Stored data entries:
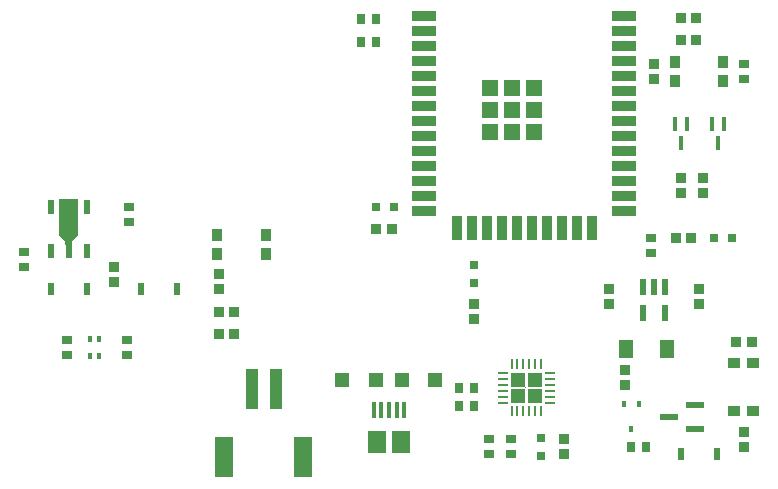
<source format=gtp>
G04*
G04 #@! TF.GenerationSoftware,Altium Limited,Altium Designer,23.3.1 (30)*
G04*
G04 Layer_Color=8355584*
%FSLAX44Y44*%
%MOMM*%
G71*
G04*
G04 #@! TF.SameCoordinates,049E622D-B5B7-477E-837E-60E0A1272B7F*
G04*
G04*
G04 #@! TF.FilePolarity,Positive*
G04*
G01*
G75*
%ADD17R,0.4572X1.3970*%
%ADD18R,1.5494X1.9558*%
%ADD19R,0.4064X1.2192*%
%ADD20R,2.0066X0.8890*%
%ADD21R,0.8890X2.0066*%
%ADD22R,1.3208X1.3208*%
%ADD23R,1.4986X3.4036*%
%ADD24R,0.9906X3.5052*%
%ADD25R,0.6096X1.0414*%
%ADD26R,0.4000X0.5000*%
%ADD27R,0.8500X0.9500*%
%ADD28R,0.9000X1.0000*%
%ADD29R,0.9500X0.8500*%
%ADD30R,0.9000X0.8000*%
%ADD31R,0.5334X1.1430*%
%ADD32R,0.6096X1.1430*%
%ADD33R,0.8000X0.9000*%
%ADD34R,0.8000X0.8000*%
%ADD35R,0.4064X0.5080*%
%ADD36R,1.5240X0.5588*%
%ADD37R,1.0000X0.9000*%
%ADD38R,1.2500X1.6500*%
%ADD39R,0.8000X0.8000*%
%ADD40R,0.5588X1.3208*%
%ADD41R,1.2000X1.2000*%
%ADD42R,1.2000X1.2000*%
%ADD43R,0.0254X0.0254*%
%ADD44R,0.2540X0.8128*%
%ADD45R,0.8128X0.2540*%
G36*
X90551Y216789D02*
X85598Y212344D01*
Y209296D01*
X79502D01*
Y212344D01*
X74549Y216789D01*
Y248158D01*
X90551D01*
Y216789D01*
D02*
G37*
G36*
X482870Y88956D02*
X470900D01*
Y100926D01*
X482870D01*
Y88956D01*
D02*
G37*
G36*
X468900D02*
X456930D01*
Y100926D01*
X468900D01*
Y88956D01*
D02*
G37*
G36*
X482870Y74986D02*
X470900D01*
Y86956D01*
X482870D01*
Y74986D01*
D02*
G37*
G36*
X468900D02*
X456930D01*
Y86956D01*
X468900D01*
Y74986D01*
D02*
G37*
D17*
X340680Y68906D02*
D03*
X347180D02*
D03*
X353680D02*
D03*
X360180D02*
D03*
X366680D02*
D03*
D18*
X343680Y41906D02*
D03*
X363680D02*
D03*
D19*
X637460Y311531D02*
D03*
X627460D02*
D03*
X632460Y295529D02*
D03*
X600710D02*
D03*
X595710Y311531D02*
D03*
X605710D02*
D03*
D20*
X382943Y402590D02*
D03*
Y389890D02*
D03*
Y377190D02*
D03*
Y364490D02*
D03*
Y351790D02*
D03*
Y339090D02*
D03*
Y326390D02*
D03*
Y313690D02*
D03*
Y300990D02*
D03*
Y288290D02*
D03*
Y275590D02*
D03*
Y262890D02*
D03*
Y250190D02*
D03*
Y237490D02*
D03*
X552943Y402590D02*
D03*
Y389890D02*
D03*
Y377190D02*
D03*
Y364490D02*
D03*
Y351790D02*
D03*
Y339090D02*
D03*
Y326390D02*
D03*
Y313690D02*
D03*
Y300990D02*
D03*
Y288290D02*
D03*
Y275590D02*
D03*
Y262890D02*
D03*
Y250190D02*
D03*
Y237490D02*
D03*
D21*
X410793Y223078D02*
D03*
X423493D02*
D03*
X436193D02*
D03*
X448893D02*
D03*
X461593D02*
D03*
X474293D02*
D03*
X486993D02*
D03*
X499693D02*
D03*
X512393D02*
D03*
X525093D02*
D03*
D22*
X439550Y323150D02*
D03*
X457900D02*
D03*
X476250D02*
D03*
X439550Y341500D02*
D03*
X457900D02*
D03*
X476250D02*
D03*
X439550Y304800D02*
D03*
X457900D02*
D03*
X476250D02*
D03*
D23*
X281150Y29203D02*
D03*
X214150D02*
D03*
D24*
X257650Y86703D02*
D03*
X237650D02*
D03*
D25*
X174202Y171450D02*
D03*
X143298D02*
D03*
X67098D02*
D03*
X98002D02*
D03*
X631402Y31750D02*
D03*
X600498D02*
D03*
D26*
X108140Y114920D02*
D03*
X100140D02*
D03*
Y128920D02*
D03*
X108140D02*
D03*
D27*
X209400Y152400D02*
D03*
X222400D02*
D03*
X222400Y133350D02*
D03*
X209400D02*
D03*
X342750Y222250D02*
D03*
X355750D02*
D03*
X660550Y127000D02*
D03*
X647550D02*
D03*
X609270Y214610D02*
D03*
X596270D02*
D03*
X600560Y382270D02*
D03*
X613560D02*
D03*
X600560Y401320D02*
D03*
X613560D02*
D03*
D28*
X208098Y217532D02*
D03*
X249098D02*
D03*
X208098Y201532D02*
D03*
X249098D02*
D03*
X636453Y347618D02*
D03*
X595453D02*
D03*
X636453Y363618D02*
D03*
X595453D02*
D03*
D29*
X209550Y184300D02*
D03*
Y171300D02*
D03*
X120650Y190650D02*
D03*
Y177650D02*
D03*
X501650Y31600D02*
D03*
Y44600D02*
D03*
X553720Y90020D02*
D03*
Y103020D02*
D03*
X654050Y37950D02*
D03*
Y50950D02*
D03*
X600710Y252580D02*
D03*
Y265580D02*
D03*
X619760Y252580D02*
D03*
Y265580D02*
D03*
X425450Y158900D02*
D03*
Y145900D02*
D03*
X539750Y158600D02*
D03*
Y171600D02*
D03*
X615950Y158600D02*
D03*
Y171600D02*
D03*
X577850Y349100D02*
D03*
Y362100D02*
D03*
D30*
X133350Y228700D02*
D03*
Y241200D02*
D03*
X44450Y190600D02*
D03*
Y203100D02*
D03*
X81280Y128170D02*
D03*
Y115670D02*
D03*
X575310Y202030D02*
D03*
Y214530D02*
D03*
X457200Y31850D02*
D03*
Y44350D02*
D03*
X438150Y31850D02*
D03*
Y44350D02*
D03*
X654050Y361850D02*
D03*
Y349350D02*
D03*
X132080Y128170D02*
D03*
Y115670D02*
D03*
D31*
X67550Y240919D02*
D03*
X97550D02*
D03*
Y203581D02*
D03*
X67550D02*
D03*
D32*
X82550D02*
D03*
D33*
X330300Y381000D02*
D03*
X342800D02*
D03*
X330300Y400050D02*
D03*
X342800D02*
D03*
X571400Y38100D02*
D03*
X558900D02*
D03*
X412850Y87956D02*
D03*
X425350D02*
D03*
X412850Y72716D02*
D03*
X425350D02*
D03*
D34*
X482678Y30663D02*
D03*
Y45663D02*
D03*
X425450Y191650D02*
D03*
Y176650D02*
D03*
D35*
X565300Y74041D02*
D03*
X552300D02*
D03*
X558800Y52959D02*
D03*
D36*
X612394Y53500D02*
D03*
Y73500D02*
D03*
X590550Y63500D02*
D03*
D37*
X646068Y68397D02*
D03*
Y109397D02*
D03*
X662068Y68397D02*
D03*
Y109397D02*
D03*
D38*
X588750Y120650D02*
D03*
X554250D02*
D03*
D39*
X643770Y214610D02*
D03*
X628770D02*
D03*
X357540Y241300D02*
D03*
X342540D02*
D03*
D40*
X587350Y151608D02*
D03*
X568350D02*
D03*
Y173512D02*
D03*
X577850D02*
D03*
X587350D02*
D03*
D41*
X392950Y94306D02*
D03*
X313610D02*
D03*
D42*
X364350D02*
D03*
X342210D02*
D03*
D43*
X469900Y87956D02*
D03*
D44*
X457397Y107895D02*
D03*
X462398D02*
D03*
X467399D02*
D03*
X472401D02*
D03*
X477402D02*
D03*
X482403D02*
D03*
Y68017D02*
D03*
X477402D02*
D03*
X472401D02*
D03*
X467399D02*
D03*
X462398D02*
D03*
X457397D02*
D03*
D45*
X489839Y100459D02*
D03*
Y95458D02*
D03*
Y90457D02*
D03*
Y85455D02*
D03*
Y80454D02*
D03*
Y75453D02*
D03*
X449961D02*
D03*
Y80454D02*
D03*
Y85455D02*
D03*
Y90457D02*
D03*
Y95458D02*
D03*
Y100459D02*
D03*
M02*

</source>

Required work ▸ Only the lines from the one with "X552300D02*" through the last line above should be restated, word for word.

Result below ▸
X552300D02*
D03*
X558800Y52959D02*
D03*
D36*
X612394Y53500D02*
D03*
Y73500D02*
D03*
X590550Y63500D02*
D03*
D37*
X646068Y68397D02*
D03*
Y109397D02*
D03*
X662068Y68397D02*
D03*
Y109397D02*
D03*
D38*
X588750Y120650D02*
D03*
X554250D02*
D03*
D39*
X643770Y214610D02*
D03*
X628770D02*
D03*
X357540Y241300D02*
D03*
X342540D02*
D03*
D40*
X587350Y151608D02*
D03*
X568350D02*
D03*
Y173512D02*
D03*
X577850D02*
D03*
X587350D02*
D03*
D41*
X392950Y94306D02*
D03*
X313610D02*
D03*
D42*
X364350D02*
D03*
X342210D02*
D03*
D43*
X469900Y87956D02*
D03*
D44*
X457397Y107895D02*
D03*
X462398D02*
D03*
X467399D02*
D03*
X472401D02*
D03*
X477402D02*
D03*
X482403D02*
D03*
Y68017D02*
D03*
X477402D02*
D03*
X472401D02*
D03*
X467399D02*
D03*
X462398D02*
D03*
X457397D02*
D03*
D45*
X489839Y100459D02*
D03*
Y95458D02*
D03*
Y90457D02*
D03*
Y85455D02*
D03*
Y80454D02*
D03*
Y75453D02*
D03*
X449961D02*
D03*
Y80454D02*
D03*
Y85455D02*
D03*
Y90457D02*
D03*
Y95458D02*
D03*
Y100459D02*
D03*
M02*

</source>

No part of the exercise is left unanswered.